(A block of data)

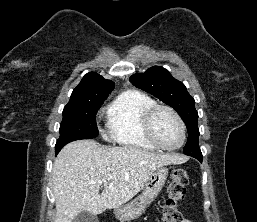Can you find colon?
Here are the masks:
<instances>
[{
	"label": "colon",
	"mask_w": 257,
	"mask_h": 222,
	"mask_svg": "<svg viewBox=\"0 0 257 222\" xmlns=\"http://www.w3.org/2000/svg\"><path fill=\"white\" fill-rule=\"evenodd\" d=\"M187 183V171L183 168L174 169L167 187V199L158 222H182L179 204L186 195Z\"/></svg>",
	"instance_id": "colon-1"
}]
</instances>
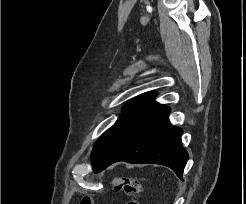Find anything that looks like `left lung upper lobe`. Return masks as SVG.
Wrapping results in <instances>:
<instances>
[{
    "instance_id": "obj_1",
    "label": "left lung upper lobe",
    "mask_w": 246,
    "mask_h": 204,
    "mask_svg": "<svg viewBox=\"0 0 246 204\" xmlns=\"http://www.w3.org/2000/svg\"><path fill=\"white\" fill-rule=\"evenodd\" d=\"M154 94H155V92H147V93H144V94L137 96L136 98H134L133 100H131L129 103H127L125 105V107H124L125 111H128L131 108H134L135 106H137L138 104H140L141 102L148 99L149 97H151Z\"/></svg>"
}]
</instances>
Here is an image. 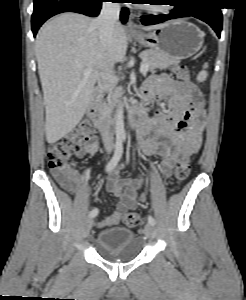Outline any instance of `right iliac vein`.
<instances>
[{"label":"right iliac vein","mask_w":246,"mask_h":300,"mask_svg":"<svg viewBox=\"0 0 246 300\" xmlns=\"http://www.w3.org/2000/svg\"><path fill=\"white\" fill-rule=\"evenodd\" d=\"M92 224H93V220H92V218H89V219L86 221L85 235H86V234L89 232V230L91 229Z\"/></svg>","instance_id":"63e3f726"}]
</instances>
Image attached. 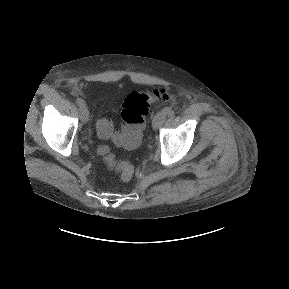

### OBJECTIVE
Retype the part of the data that opens at its very beginning and closes with the line containing "183V171L183 168L174 169L167", including both ends. Leave the pictures out of your answer.

### EXERCISE RESULT
Can you find colon?
Here are the masks:
<instances>
[{
	"label": "colon",
	"mask_w": 257,
	"mask_h": 222,
	"mask_svg": "<svg viewBox=\"0 0 257 222\" xmlns=\"http://www.w3.org/2000/svg\"><path fill=\"white\" fill-rule=\"evenodd\" d=\"M187 183V171L183 168L174 169L167 187V199L158 222H182L179 204L186 195Z\"/></svg>",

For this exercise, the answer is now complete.